Today they carried the females in crates in the van and the males in the trailer, which has a separate space for each dog.

Because I was driving by myself and don’t have any crates, I was assigned to carry Dancin Tweety and Flying Stella, two pretty mellow females.  They were extremely sweet, despite not cooperating for this photo opp:

If the greyhounds aren’t transported in crates, they are muzzled to make sure everyone stays safe during the drive.  Riding in a car – along with just about everything else – is brand new to these greyhounds.  If only they knew all the good things in store for them!

Stella and Tweety did fairly well on the ride.  Tweety did try to climb into the front seat with me a few times, but I managed to keep her in the back.  Particularly when we were on the interstate, they mostly lay quietly on the dog beds that I had spread in the back of my vehicle.  Tweety also “tweeted” (barked) a time or two; she has a cute bark.
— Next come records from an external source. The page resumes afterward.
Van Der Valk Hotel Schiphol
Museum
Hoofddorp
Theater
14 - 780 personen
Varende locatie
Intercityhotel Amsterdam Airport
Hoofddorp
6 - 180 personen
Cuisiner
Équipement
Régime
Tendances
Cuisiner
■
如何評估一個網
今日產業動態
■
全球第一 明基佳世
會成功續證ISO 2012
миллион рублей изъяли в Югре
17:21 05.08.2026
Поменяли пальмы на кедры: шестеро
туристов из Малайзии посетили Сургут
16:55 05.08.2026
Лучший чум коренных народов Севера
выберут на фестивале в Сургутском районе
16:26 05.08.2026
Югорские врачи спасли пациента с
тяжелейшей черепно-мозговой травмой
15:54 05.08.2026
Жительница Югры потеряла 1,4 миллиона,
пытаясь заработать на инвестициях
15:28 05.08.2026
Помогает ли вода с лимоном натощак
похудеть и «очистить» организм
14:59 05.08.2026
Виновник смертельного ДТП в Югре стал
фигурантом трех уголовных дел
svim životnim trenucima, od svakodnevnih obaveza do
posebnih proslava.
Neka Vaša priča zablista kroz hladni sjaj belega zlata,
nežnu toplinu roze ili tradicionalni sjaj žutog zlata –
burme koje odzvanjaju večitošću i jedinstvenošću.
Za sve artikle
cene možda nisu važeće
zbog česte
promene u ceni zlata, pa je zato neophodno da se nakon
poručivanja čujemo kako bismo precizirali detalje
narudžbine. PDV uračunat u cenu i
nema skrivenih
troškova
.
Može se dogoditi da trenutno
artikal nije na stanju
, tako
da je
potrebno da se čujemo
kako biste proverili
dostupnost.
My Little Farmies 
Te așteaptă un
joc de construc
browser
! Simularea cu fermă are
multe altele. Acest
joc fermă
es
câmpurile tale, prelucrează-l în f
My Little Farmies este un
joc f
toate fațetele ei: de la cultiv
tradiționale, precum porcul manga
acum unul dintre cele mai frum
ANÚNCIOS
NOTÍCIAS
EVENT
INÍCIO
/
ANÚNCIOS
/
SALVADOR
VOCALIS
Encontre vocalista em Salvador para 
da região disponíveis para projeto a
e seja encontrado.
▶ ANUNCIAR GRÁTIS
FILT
I had been listening to an audio book on the way to pick up the greyhounds, but I was too focused on driving safely and keeping an eye on the dogs to listen to it after the pickup.  Instead, I turned on the radio.  They liked Lenny Kravitz the best.

Pretty soon we arrived at the SEGA adoption kennel, which is located at the Lake City Animal Hospital in Acworth, north of Atlanta.  Additional volunteers were on hand to help unload the hounds.  A few at a time, the greyhounds were turned out into the fenced-in run:

Tomorrow morning, still more volunteers will bathe the new arrivals.  Dr. Toby Carmichael and his staff at the Lake City Animal Hospital will check the hounds over, spay or neuter each one, and provide any other needed medical care.

I don’t know what the plans are for these particular greyhounds, but some newly retired greyhounds go into foster homes.  By utilizing foster homes in addition to the SEGA kennel, we can bring in even more greyhounds.

As you can see, greyhound adoption is a multistep process that involves numerous volunteers.  I’m honored to work with such a great group as SEGA and to help these magnificent greyhounds find their forever homes.


  1. Thanks for the pictures and commentary. This was our first haul also and a thoroughly wonderful experience. It was a whole new world for the greys and fun seeing and being part of their transition. SEGA is an amazing group, highly organized and very dedicated. I can't say enough good things about the organization and the volunteers. Thanks again.

  2. Great post, Betty Jean! I wanted to add a plug for The Sunburst Project, the group that runs the adoption kennel these dogs came from. They are based at the Ebro track, but are an independent organization. They sent 988 greyhounds to homes in 2013!

  3. It was my first haul as well. Thanks for documenting everything Betty Jean! I was glad to read that they mostly occur on Saturdays as this "free" Friday was a fluke. The dogs were all so beautiful and has such distinct personalities! I transported two males - the big "cow" dog, Anubis, and a beautiful brindle boy whose name I just can't remember. They were the best travelers! I am so looking forward to the next haul!